I’ve been a long-time user of Stan and I admire what you’ve built. However, more than a concrete question, this is pretty much a shot in the dark.

At work, I am concerned about data shift: is the data we are seeing in production similar to what the model saw during training? The frequentist approach that I have been using is the following:

Computing Jensen Shannon divergence (or Wasserstein distance or K-L divergence).

I don’t like (1) because it conflates statistical significance with practical significance. I don’t like (2) because I lose any uncertainty estimate. In other domains, I’d normally solve for these inconsistencies using Bayes.

I guess my question is the following: Do any of you know of a Bayesian approach to the above problem?

Just a thought from a fellow interested discourse attendee: I think if you can specify a quantitative metric and a criterion that represents the practical significance that you mention, the Bayesian sandbox is your universe. With such a criterion, you calculate the probability that your metric interest is above/under the criterion, averaging over the posterior (thus accounting for uncertainty). The challenge is, of course, to come up with a metric and a criterion that you and others can agree on as being the right representation of “practical significance”.

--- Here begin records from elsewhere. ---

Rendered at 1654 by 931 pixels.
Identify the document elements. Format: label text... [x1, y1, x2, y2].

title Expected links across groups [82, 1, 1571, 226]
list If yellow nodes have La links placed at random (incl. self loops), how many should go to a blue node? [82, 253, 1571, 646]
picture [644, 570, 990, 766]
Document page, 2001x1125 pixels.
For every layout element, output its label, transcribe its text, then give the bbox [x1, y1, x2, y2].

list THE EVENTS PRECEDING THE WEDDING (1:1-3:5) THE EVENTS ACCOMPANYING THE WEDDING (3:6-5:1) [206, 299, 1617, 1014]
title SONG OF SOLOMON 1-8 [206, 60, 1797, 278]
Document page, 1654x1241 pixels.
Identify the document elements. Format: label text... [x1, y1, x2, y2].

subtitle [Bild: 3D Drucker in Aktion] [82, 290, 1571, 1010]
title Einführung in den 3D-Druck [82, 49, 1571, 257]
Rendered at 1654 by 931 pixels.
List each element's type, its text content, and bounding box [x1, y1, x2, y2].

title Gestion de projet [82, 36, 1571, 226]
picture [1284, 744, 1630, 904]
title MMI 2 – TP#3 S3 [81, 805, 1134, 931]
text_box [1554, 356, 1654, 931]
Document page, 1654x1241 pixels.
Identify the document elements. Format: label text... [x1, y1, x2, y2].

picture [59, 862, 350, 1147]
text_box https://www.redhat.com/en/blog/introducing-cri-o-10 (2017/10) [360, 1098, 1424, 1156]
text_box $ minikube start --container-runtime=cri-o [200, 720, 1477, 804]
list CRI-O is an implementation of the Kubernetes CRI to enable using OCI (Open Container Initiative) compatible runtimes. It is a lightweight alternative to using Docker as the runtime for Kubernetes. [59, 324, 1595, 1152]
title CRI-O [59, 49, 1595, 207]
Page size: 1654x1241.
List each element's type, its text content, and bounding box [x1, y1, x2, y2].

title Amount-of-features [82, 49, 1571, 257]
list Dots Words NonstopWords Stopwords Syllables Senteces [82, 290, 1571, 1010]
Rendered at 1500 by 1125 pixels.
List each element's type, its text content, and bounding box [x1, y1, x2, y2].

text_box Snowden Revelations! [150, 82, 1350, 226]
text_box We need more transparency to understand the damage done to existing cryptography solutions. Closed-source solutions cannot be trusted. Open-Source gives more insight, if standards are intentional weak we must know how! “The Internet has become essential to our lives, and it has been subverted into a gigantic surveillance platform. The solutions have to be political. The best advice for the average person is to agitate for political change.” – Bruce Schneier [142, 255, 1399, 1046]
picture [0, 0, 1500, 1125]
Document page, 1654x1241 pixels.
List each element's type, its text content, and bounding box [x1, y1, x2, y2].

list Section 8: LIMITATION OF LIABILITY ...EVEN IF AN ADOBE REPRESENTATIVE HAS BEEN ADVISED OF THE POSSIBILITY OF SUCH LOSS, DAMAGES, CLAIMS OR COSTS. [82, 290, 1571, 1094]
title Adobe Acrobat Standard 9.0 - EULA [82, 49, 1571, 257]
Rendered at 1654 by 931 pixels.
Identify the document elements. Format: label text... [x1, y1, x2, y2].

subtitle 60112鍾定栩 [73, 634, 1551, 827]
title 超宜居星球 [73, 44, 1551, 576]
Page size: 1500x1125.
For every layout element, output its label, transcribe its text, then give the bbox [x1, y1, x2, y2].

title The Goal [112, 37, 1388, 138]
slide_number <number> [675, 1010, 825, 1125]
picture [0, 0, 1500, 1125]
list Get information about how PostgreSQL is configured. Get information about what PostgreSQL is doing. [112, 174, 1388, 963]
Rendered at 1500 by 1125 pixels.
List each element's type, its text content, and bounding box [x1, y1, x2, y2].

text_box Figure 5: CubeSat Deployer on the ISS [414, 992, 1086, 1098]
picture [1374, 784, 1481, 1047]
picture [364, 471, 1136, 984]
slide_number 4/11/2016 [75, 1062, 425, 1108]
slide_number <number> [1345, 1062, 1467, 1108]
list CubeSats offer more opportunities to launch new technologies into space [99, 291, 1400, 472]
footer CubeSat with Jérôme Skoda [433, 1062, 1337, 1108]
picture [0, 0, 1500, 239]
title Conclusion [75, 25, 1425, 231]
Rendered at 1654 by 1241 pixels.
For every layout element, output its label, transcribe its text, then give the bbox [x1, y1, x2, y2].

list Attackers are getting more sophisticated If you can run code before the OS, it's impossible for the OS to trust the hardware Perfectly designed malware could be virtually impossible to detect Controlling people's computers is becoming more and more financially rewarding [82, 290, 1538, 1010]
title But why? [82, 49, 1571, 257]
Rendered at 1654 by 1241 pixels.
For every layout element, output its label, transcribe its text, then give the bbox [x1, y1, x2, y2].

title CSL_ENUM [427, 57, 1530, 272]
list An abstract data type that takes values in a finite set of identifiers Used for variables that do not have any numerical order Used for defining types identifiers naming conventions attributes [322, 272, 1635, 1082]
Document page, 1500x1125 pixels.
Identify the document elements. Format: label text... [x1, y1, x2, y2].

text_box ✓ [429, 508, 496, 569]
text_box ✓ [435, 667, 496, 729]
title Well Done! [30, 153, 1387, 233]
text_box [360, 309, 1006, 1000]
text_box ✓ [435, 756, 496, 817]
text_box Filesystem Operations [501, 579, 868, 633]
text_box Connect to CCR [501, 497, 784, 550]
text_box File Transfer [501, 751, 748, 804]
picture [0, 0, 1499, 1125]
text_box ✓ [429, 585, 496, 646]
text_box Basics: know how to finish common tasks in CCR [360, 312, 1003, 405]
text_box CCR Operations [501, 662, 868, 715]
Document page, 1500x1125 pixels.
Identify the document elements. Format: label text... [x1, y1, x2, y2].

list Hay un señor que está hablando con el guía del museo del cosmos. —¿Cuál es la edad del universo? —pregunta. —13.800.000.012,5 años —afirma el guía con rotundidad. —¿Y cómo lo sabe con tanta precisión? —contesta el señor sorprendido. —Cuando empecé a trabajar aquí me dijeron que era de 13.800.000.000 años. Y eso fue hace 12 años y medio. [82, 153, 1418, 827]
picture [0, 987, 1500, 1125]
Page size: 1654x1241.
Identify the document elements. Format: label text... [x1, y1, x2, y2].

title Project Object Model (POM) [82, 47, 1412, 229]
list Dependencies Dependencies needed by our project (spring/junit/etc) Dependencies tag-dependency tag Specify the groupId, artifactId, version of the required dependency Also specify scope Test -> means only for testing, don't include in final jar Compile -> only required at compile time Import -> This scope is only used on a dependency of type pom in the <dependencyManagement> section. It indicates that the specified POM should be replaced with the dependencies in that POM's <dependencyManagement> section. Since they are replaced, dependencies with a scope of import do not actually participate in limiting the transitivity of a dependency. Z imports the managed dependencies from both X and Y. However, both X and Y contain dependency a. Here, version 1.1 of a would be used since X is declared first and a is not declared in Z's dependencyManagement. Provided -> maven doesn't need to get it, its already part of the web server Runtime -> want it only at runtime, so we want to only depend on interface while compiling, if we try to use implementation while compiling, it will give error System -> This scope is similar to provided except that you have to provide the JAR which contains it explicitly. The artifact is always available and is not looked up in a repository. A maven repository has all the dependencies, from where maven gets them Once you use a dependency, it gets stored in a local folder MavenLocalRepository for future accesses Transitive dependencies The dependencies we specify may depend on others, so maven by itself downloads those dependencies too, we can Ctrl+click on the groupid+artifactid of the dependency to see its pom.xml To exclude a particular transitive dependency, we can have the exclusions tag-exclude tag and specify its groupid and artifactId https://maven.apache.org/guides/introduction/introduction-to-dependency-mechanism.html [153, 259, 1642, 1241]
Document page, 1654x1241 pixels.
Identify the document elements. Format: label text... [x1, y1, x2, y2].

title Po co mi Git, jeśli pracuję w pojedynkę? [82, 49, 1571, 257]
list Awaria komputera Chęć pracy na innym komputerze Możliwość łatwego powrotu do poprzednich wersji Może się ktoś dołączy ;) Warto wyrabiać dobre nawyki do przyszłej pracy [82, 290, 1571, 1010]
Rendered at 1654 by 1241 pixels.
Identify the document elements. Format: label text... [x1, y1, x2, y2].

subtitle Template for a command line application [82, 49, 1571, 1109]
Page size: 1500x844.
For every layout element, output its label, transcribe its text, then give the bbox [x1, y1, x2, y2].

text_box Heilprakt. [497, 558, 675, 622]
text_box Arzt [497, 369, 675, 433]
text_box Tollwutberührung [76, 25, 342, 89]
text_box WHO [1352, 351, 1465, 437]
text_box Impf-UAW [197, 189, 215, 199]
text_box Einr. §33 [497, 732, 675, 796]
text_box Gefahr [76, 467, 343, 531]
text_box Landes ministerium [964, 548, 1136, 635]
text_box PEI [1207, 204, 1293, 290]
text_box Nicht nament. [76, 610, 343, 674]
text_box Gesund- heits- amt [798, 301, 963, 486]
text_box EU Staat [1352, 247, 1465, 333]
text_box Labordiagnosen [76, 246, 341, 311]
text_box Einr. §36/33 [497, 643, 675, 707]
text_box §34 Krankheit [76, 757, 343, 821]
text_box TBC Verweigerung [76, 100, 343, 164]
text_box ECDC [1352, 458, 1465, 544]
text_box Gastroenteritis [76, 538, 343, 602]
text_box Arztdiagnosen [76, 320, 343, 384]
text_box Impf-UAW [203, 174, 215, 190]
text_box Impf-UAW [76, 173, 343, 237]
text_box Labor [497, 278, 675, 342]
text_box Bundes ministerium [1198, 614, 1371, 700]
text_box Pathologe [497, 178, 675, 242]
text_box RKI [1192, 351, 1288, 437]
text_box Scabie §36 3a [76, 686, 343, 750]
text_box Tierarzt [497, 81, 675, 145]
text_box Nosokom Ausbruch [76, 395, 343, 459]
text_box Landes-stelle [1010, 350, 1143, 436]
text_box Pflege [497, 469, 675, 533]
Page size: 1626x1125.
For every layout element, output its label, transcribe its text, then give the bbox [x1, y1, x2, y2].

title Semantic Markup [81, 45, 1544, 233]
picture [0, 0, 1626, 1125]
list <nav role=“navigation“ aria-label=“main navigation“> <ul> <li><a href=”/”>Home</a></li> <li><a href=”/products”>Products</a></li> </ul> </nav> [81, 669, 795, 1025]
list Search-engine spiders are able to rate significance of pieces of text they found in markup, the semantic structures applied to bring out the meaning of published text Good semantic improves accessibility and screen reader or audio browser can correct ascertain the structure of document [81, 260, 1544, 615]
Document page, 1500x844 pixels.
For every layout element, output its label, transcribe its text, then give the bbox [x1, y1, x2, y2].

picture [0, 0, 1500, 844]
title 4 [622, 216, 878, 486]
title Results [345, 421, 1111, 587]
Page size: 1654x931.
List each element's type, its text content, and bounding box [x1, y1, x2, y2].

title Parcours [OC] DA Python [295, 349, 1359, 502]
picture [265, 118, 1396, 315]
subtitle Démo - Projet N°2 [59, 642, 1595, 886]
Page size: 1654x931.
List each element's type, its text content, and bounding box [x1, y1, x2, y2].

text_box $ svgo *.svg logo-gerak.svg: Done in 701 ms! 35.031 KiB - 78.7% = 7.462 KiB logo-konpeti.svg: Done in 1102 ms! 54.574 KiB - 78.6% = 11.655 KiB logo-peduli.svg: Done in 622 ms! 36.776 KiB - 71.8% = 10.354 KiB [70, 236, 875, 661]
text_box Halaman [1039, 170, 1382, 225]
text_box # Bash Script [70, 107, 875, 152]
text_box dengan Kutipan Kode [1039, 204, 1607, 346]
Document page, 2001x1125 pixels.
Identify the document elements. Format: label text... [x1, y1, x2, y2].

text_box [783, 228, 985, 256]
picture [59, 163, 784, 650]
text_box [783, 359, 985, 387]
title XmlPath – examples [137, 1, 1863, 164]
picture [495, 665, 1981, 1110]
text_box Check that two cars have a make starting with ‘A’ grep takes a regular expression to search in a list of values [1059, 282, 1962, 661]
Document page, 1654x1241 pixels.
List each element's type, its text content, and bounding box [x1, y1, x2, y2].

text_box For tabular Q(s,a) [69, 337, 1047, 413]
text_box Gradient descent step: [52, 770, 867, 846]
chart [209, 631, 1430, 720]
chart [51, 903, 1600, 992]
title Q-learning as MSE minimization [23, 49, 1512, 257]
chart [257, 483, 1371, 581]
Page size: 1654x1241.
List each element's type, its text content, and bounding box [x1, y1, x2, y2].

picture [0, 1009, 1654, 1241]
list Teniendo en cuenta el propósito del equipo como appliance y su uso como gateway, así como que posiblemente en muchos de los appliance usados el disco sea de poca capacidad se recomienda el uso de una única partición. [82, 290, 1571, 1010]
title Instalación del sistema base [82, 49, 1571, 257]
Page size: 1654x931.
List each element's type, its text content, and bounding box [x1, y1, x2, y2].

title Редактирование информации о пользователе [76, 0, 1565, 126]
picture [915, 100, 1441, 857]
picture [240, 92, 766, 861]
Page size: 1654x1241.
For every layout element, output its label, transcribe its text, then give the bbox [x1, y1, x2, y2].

Given that you’re talking about data that a model saw in training, it seems like the crucial test of similarity is whether the model’s fit to the new data is of similar quality as the model’s fit to the training data. This is something that you can calculate directly, and I think it might usefully focus the question of what is practically “as good”.

One design decision to make is whether you want to compare the model’s fit to the new data with the actual realized fit to the training data, or whether you want to compare the model’s fit to the new data with the expected fit to hold-out sets from the training data (i.e. to the expected predictive density under cross-validation based on the training data).

Hi, @jsocolar ! That would be a solution if I could observe the thing I am predicting. Many times, I cannot; many times, I have to wait months to observe the outcome for my production predictions. Thus, I use data drift as a leading indicator of that model decay: if the data is radically different to what I had during training, chances are that the model will underperform.

What data do you have that might drift, and what data do you not have (that you are unable to observe and therefore unable to evaluate the quality of the model predictions)?

I’m trying to read between the lines here a bit: is the situation that you observe the new independent variables, but you don’t have access to the new responses, and you want to know whether the new independent variables are distributed in a way that is similar to the old ones?

In this case, I think you need to answer the following question: is there a reasonable generative model for the independent variables, such that you want to treat the independent variables as random? Or is it more appropriate to treat the independent variables as fixed?

Often, we treat the independent variables as fixed. Thus, there is no uncertainty in the similarity between your old independent variables and your new independent variables; there’s just the two samples with have some empirical similarity that you can calculate according to whatever measure you want, and there is no posterior uncertainty in this measure because the samples are what they are (i.e. there’s no posterior uncertainty in what the samples are).

On the other hand, if you are interested in predicting how well the model will generalize to future data that is as-yet unseen, then you might want to do inference on how much the generative process for the independent variables has changed. This question is tractable because the “independent variables” are the “response” in this assumed generative process, so you can assess the quality of the fit of this model to the newly observed variables.

But I don’t think any of this properly answers your question, which is how to decide what type/magnitude of change in the distribution of the independent variables amounts to an “important” change. I think the key questions I might think to ask are:

What proportion of the new data (compared to the old data) falls into regions where there’s evidence that the fitted model for the outcome (i.e. the model using just the old data) is locally misspecified?

What proportion of the new data (compared to the old data) falls into regions where the old data are so sparse that you can’t evaluate whether the fitted model for the outcome is misspecified?

Again, note that you can evaluate these questions empirically with no posterior uncertainty if you take the data as fixed and you’re interested in how confident you can be about model performance on the new data. On the other hand, if you are interested in how confident you can be about model performance on hypothetical new new data (i.e. data for which the independent variables still have not been collected), then you might want to know something about how much/rapidly/predictably the generative process for the independent variables is changing.

Maybe too obvious or straightforward, but how about the KS distance metric itself (i.e., the maximum different in percentile points between the two distributions)? I agree that the associated p-value is not of interesting, but maybe the KS distance itself is?